Description of the task
Copy out the material word for word, beginning at its first line and stopping after the line that contains "MIN DOOR THICKNESS".

****************

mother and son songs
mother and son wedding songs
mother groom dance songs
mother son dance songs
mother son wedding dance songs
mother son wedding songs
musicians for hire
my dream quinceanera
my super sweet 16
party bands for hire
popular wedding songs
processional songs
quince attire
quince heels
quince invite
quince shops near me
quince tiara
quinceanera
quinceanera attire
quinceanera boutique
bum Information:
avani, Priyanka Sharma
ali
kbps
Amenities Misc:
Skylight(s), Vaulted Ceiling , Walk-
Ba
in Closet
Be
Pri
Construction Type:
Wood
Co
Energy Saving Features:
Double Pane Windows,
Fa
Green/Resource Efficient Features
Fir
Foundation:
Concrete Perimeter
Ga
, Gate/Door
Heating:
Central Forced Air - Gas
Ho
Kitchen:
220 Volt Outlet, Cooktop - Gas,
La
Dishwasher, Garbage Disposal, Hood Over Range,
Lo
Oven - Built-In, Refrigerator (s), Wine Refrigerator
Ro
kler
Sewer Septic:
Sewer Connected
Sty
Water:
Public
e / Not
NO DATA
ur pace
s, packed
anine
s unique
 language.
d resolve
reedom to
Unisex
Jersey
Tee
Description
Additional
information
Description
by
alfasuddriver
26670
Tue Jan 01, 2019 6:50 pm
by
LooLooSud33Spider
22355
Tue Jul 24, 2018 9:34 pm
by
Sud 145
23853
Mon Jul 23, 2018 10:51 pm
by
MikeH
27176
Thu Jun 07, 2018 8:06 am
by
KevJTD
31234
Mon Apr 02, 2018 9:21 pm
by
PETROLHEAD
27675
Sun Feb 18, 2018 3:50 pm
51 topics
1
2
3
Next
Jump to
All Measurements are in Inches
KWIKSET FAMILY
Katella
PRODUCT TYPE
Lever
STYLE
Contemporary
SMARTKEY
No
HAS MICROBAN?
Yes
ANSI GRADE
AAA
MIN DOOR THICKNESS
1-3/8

****************

Answer box
mother and son songs
mother and son wedding songs
mother groom dance songs
mother son dance songs
mother son wedding dance songs
mother son wedding songs
musicians for hire
my dream quinceanera
my super sweet 16
party bands for hire
popular wedding songs
processional songs
quince attire
quince heels
quince invite
quince shops near me
quince tiara
quinceanera
quinceanera attire
quinceanera boutique
bum Information:
avani, Priyanka Sharma
ali
kbps
Amenities Misc:
Skylight(s), Vaulted Ceiling , Walk-
Ba
in Closet
Be
Pri
Construction Type:
Wood
Co
Energy Saving Features:
Double Pane Windows,
Fa
Green/Resource Efficient Features
Fir
Foundation:
Concrete Perimeter
Ga
, Gate/Door
Heating:
Central Forced Air - Gas
Ho
Kitchen:
220 Volt Outlet, Cooktop - Gas,
La
Dishwasher, Garbage Disposal, Hood Over Range,
Lo
Oven - Built-In, Refrigerator (s), Wine Refrigerator
Ro
kler
Sewer Septic:
Sewer Connected
Sty
Water:
Public
e / Not
NO DATA
ur pace
s, packed
anine
s unique
 language.
d resolve
reedom to
Unisex
Jersey
Tee
Description
Additional
information
Description
by
alfasuddriver
26670
Tue Jan 01, 2019 6:50 pm
by
LooLooSud33Spider
22355
Tue Jul 24, 2018 9:34 pm
by
Sud 145
23853
Mon Jul 23, 2018 10:51 pm
by
MikeH
27176
Thu Jun 07, 2018 8:06 am
by
KevJTD
31234
Mon Apr 02, 2018 9:21 pm
by
PETROLHEAD
27675
Sun Feb 18, 2018 3:50 pm
51 topics
1
2
3
Next
Jump to
All Measurements are in Inches
KWIKSET FAMILY
Katella
PRODUCT TYPE
Lever
STYLE
Contemporary
SMARTKEY
No
HAS MICROBAN?
Yes
ANSI GRADE
AAA
MIN DOOR THICKNESS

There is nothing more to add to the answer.